Last Thursday, the Sound Transit Board heard a report (PDF) on the varying options that have been studied for East Link’s B and C segments. In April, the Board’s go-ahead with the 112th Ave/B2M segment (see image above) accelerated the alignment into preliminary engineering. The Board also chose two downtown preferred alternatives: C9T, a tunnel, and C11A, a surface alternative in the event of inadequate funds for the tunnel. For those unfamiliar with the storied history of East Link planning, the B2M alternative is the most direct path to the Bellevue Transit Center, but because runs so close to neighborhoods, has been targeted acutely by NIMBY residents in South Bellevue.
The report given on Thursday was heavy on how a 112th Avenue alignment could work with “community interests.” Six options were studied which mix-and-matched various 112th Ave modifications (at-grade, side-running, center-running, etc.) with the downtown C segment options, the C9T tunnel and the C11A surface alignment. A brief rundown of the options before I get to my scatterbrained thoughts:
More below the jump.
Options 1 & 2 run the 112th Ave segment to the downtown tunnel with its southern portal at Main Street. The first has trains center-running along 112th, while the second has them running west-side. Because trains need to curve west into the tunnel portal, a more indirect east-side running option was not considered.
Options 3 & 4 run the 112th Ave segment to the downtown tunnel with its southern portal further north at 2nd Street, meaning a shorter tunnel. Option 3 would have trains center-running all the way up 112th to the portal, while Option 4 would have the trains running east-side in a trench/retained cut. The east-side running option was considered here because the 2nd Street portal does not require as tight a turn into the tunnel. The west-side option was nixed due to building setbacks being much wider on the east side of the street with less property condemnations. Buildings on the west-side, however, go up right to the street.
Options 5 & 6 run trains from the B segment to the C11A surface alignment, with 5 center-running and 6 west-side running. An east-side option wasn’t considered for the same reason as Options 1 & 2.
While you can view the CH2M Hill report and analysis in its entirety (PDF), there are a few thoughts about what might be feasible.:
Any option that either runs the trains center through 112th or on the west-side is bound to be unpopular among most South Bellevue residents given the “preserve homes and roads” mantra. Bellevue is also heavily pro-tunnel, meaning that Options 5 & 6 likely do not fare well, despite yielding the greatest cost reductions.

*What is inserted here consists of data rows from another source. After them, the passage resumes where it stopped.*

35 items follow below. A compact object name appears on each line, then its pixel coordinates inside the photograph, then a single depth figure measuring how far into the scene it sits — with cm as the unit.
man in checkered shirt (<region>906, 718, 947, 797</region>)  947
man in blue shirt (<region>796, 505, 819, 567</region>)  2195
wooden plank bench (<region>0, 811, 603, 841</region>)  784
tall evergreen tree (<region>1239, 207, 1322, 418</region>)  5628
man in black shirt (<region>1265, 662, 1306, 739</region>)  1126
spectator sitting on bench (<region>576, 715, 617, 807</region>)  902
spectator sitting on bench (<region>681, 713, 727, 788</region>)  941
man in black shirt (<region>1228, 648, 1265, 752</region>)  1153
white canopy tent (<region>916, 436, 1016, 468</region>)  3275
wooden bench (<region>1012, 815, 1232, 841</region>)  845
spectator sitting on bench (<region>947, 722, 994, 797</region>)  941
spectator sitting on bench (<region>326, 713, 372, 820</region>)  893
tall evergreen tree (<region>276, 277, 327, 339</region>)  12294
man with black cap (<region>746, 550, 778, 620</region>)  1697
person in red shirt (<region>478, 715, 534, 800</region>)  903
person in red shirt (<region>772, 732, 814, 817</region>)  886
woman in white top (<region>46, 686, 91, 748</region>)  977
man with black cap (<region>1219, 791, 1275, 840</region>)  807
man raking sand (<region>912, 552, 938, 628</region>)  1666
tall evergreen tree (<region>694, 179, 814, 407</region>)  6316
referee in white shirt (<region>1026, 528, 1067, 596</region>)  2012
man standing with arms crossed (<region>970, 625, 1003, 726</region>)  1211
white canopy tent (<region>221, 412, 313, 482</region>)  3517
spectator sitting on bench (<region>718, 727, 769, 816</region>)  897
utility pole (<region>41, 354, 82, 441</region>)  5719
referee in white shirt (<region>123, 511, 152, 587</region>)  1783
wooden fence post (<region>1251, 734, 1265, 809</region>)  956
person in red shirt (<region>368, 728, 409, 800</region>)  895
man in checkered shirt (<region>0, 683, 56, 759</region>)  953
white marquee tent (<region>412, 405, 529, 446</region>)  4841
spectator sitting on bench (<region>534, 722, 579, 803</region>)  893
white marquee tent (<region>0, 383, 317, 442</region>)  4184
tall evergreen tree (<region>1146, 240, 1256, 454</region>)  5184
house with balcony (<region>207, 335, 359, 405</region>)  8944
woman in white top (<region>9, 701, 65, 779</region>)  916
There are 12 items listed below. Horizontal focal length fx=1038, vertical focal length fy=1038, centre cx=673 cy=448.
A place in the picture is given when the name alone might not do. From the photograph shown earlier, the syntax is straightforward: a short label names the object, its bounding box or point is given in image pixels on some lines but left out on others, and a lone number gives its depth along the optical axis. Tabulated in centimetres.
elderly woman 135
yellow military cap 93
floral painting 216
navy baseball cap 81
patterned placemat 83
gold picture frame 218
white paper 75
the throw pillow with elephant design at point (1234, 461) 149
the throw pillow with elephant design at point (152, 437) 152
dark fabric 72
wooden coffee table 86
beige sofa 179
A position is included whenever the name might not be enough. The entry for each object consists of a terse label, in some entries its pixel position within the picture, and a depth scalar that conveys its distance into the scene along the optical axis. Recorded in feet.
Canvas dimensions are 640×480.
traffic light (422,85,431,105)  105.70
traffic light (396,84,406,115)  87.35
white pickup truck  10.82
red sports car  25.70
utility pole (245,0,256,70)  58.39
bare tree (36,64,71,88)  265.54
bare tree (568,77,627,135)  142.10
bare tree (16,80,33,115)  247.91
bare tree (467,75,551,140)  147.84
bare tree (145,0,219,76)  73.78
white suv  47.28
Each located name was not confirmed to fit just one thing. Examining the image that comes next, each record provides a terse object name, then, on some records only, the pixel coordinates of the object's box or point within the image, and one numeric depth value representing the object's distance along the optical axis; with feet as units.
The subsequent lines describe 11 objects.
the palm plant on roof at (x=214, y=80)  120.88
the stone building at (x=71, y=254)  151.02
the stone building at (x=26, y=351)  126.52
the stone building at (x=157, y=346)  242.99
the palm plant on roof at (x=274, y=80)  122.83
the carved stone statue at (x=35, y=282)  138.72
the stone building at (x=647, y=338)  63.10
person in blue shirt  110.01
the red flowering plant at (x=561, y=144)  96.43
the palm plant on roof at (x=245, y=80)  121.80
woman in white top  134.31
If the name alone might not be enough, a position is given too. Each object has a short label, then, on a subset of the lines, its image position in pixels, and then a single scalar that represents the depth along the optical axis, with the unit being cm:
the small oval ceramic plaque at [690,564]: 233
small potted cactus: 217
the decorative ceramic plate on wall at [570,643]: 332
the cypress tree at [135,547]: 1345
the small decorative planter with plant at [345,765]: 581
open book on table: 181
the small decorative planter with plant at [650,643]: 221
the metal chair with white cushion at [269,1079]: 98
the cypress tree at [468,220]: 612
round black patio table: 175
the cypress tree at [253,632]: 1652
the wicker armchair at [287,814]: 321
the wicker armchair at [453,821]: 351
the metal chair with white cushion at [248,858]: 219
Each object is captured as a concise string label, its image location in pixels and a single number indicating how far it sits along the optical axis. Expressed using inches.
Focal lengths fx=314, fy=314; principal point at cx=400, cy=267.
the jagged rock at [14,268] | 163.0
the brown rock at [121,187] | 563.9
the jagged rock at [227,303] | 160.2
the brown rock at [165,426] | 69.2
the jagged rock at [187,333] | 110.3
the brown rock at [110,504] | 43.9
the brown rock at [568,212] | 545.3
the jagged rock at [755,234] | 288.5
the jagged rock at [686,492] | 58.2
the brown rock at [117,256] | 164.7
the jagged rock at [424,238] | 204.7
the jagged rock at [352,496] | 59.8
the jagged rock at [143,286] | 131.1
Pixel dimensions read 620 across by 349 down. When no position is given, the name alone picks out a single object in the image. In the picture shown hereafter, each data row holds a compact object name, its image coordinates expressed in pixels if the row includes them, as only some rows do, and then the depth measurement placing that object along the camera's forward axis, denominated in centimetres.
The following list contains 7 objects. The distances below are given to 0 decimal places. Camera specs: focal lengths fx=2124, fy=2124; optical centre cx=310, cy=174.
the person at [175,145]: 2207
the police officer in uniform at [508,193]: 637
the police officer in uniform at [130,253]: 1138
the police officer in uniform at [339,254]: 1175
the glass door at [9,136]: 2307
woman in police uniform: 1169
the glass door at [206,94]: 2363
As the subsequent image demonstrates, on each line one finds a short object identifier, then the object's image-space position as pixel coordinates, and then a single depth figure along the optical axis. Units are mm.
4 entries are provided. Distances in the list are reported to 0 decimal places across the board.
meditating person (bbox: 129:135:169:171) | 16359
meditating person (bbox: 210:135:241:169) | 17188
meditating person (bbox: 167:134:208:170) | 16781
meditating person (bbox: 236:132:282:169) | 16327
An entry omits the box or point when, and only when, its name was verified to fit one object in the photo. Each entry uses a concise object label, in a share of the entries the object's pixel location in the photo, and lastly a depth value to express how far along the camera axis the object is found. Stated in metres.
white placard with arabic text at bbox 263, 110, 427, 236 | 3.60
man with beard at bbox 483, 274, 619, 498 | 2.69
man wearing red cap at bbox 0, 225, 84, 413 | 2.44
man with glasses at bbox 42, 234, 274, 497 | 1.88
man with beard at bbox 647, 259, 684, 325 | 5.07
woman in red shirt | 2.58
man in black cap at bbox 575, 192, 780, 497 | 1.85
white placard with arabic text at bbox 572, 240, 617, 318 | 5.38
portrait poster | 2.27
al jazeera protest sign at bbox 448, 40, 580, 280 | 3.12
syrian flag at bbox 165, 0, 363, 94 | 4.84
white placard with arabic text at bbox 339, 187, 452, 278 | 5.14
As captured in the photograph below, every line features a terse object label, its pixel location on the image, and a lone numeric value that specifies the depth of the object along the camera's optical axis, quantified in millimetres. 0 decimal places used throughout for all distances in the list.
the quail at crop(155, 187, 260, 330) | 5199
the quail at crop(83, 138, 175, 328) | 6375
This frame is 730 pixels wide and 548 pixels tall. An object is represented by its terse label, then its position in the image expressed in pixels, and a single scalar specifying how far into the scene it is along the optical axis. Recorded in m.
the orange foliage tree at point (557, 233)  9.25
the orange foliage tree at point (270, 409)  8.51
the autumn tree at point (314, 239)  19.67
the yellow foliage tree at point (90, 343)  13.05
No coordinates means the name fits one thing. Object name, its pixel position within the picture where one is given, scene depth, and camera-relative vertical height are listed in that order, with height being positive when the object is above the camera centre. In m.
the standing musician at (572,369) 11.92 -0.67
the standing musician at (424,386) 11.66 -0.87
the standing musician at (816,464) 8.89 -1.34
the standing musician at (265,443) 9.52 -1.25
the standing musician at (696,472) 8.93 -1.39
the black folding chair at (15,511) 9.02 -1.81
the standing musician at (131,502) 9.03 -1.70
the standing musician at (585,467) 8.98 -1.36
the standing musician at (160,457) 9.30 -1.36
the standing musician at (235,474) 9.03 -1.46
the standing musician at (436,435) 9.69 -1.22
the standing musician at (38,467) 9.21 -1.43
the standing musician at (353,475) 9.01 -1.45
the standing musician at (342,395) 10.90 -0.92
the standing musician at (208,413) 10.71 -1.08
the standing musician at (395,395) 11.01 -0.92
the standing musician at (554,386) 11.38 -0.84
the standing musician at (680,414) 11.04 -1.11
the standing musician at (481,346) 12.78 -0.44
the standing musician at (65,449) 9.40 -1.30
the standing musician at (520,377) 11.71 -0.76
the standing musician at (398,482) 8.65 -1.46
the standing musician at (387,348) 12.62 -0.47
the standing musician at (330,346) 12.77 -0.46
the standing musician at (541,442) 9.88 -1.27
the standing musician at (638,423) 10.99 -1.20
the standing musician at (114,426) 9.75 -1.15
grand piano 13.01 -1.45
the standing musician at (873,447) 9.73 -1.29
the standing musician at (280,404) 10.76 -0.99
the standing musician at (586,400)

I would surmise that Option 4 would pique the most interest due to: a shorter and cheaper tunnel, wide setbacks east of 112th allowing for right-of-way to minimize property displacements, and mitigated noise impacts thanks to the trench. Downsides include longest construction duration and most environmental impacts within the wetland buffer (but not the wetland itself). However, among the issues that seem most politically important to Bellevue, Option 4 seems most likely to shine the brightest.
Keep in mind that while Sound Transit and the City have ostensibly surged forward with the B2M options, there are several camps that have been steadfast to tauting B7 as the better alternative, which would run trains around South Bellevue and Mercer Slough and alongside the freeway. In February, we openly condemned B7 as an inadequate choice for East Link. At a workshop (PDF) on June 15th, the first of three, ST invited community members and residents to discuss the B2M/112th options. Turnout among B7 supporters was apparent, however. Martin Paquette, an occasional STB commenter, had this small synopsis:
Tonight’s workshop was civilized, and it appeared that a large amount of discussion occurred that related to the best ways to accomplish B2M along 112th Avenue. There were a huge lot of persons who were wearing B7 stickers, but they weren’t blowing tremendously loud horns; rather, they let Sound Transit get its job done. Nevertheless, there were no visible persons who were against B7.
From another report at the same workshop, we also learned a little more about Option 4’s retained cut/trench and its impacts on the Bellevue Club, which would have to lose some land for the right-of-way. Among the concerns were the loss of a few of the club’s tennis courts, little room for landscaping along 112th Ave, and an aesthetically unappealing suicide net that would be placed over the trench.
As previously mentioned, there will be two more workshops (one of which is tonight), and an open house on July 14th. We’ll keep you updated as ST and City move to choose an option for this segment of East Link.